Moreover, one other aspect of Hawkins County supports a conclusion that the WCRA in particular is a political subdivision of Pennsylvania.   One of the factors noted by the Supreme Court in determining that the Tennessee natural gas utility district being considered was a political subdivision was the fact that the district was, by statute, granted the power of eminent domain.  402 U.S. at 606, 91 S.Ct. 1746.   The URL likewise gives Redevelopment Authorities the authority “[t]o acquire by eminent domain any real property ․ for the public purposes set forth in this act․” 35 Pa. Cons.Stat. Ann. § 1709(i).   Similarly, Hawkins County cited the fact that the district was provided by statute with “ ‘all the powers necessary and requisite for the accomplishment of the purpose for which such district is created, capable of being delegated by the legislature.’ ”  402 U.S. at 606, 91 S.Ct. 1746 (quoting Tenn.Code Ann. § 6-2612). That provision is paralleled in the URL's statement that “[a]n Authority shall constitute a public body ․ exercising public powers of the Commonwealth as an agency thereof, which powers shall include all powers necessary or appropriate to carry out and effectuate the purposes and provision of this act.”  35 Pa. Cons.Stat. Ann. § 1709.   In both respects, the WCRA clearly has powers beyond those “of a private corporation.”  Hawkins County, 402 U.S. at 607, 91 S.Ct. 1746.

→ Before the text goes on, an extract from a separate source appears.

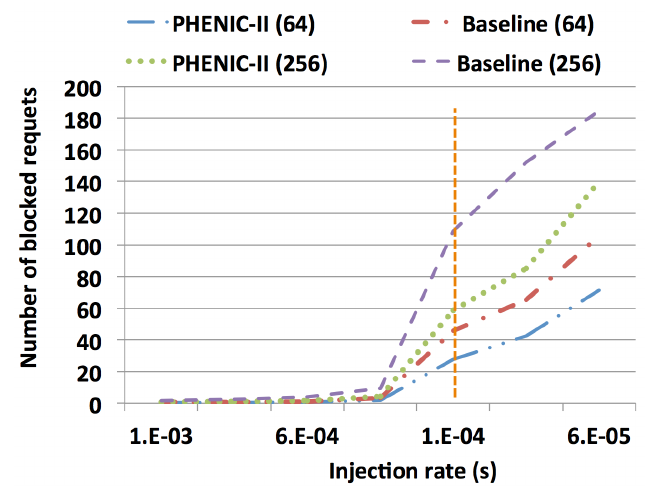
Figure 12. Comparison under random uniform traffic of the number of blocked requests having reaching more than half of the network diameter. The vertical dashed line represent the near-saturation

Koval asserts that the District Court's ruling was in error because the WCRA does not satisfy the second prong of the NLRB test, under which an entity is a political subdivision if it is administered by individuals who are responsible to public officials or the general electorate.  Id. at 605, 91 S.Ct. 1746.   Members of a Redevelopment Authority are appointed by the relevant mayor or board of county commissioners, but according to Koval they are not subject to removal thereafter by public officials or the general populace.   However, this issue is irrelevant;  having found that the WCRA is a political subdivision under the first prong of the disjunctive NLRB test, our inquiry is over.   The WCRA's benefit plan is a “governmental plan” exempt from ERISA under 29 U.S.C. § 1003(b)(1), and therefore the District Court correctly ruled that it did not have subject matter jurisdiction over Koval's claims.


For the foregoing reasons, we will affirm the District Court's dismissal of Koval's complaint under Rule 12(b)(1).


1.   In applying the NLRB test in this context, the Second and Seventh Circuits have taken slightly different approaches.   The Second Circuit used the NLRB test in Rose only to determine whether an entity was a “political subdivision,” utilizing yet a third approach-a six-factor analysis formulated by the Internal Revenue Service to determine whether a plan was a “governmental plan” under ERISA for purposes of certain tax consequences-to determine whether the entity was an “agency” or “instrumentality” under § 1002(32).   Rose, 828 F.2d at 916-18.   The Seventh Circuit in Shannon, on the other hand, used the two-prong NLRB analysis to decide if a hospital was either a “political subdivision,” “agency,” or “instrumentality” of the state.  965 F.2d at 548.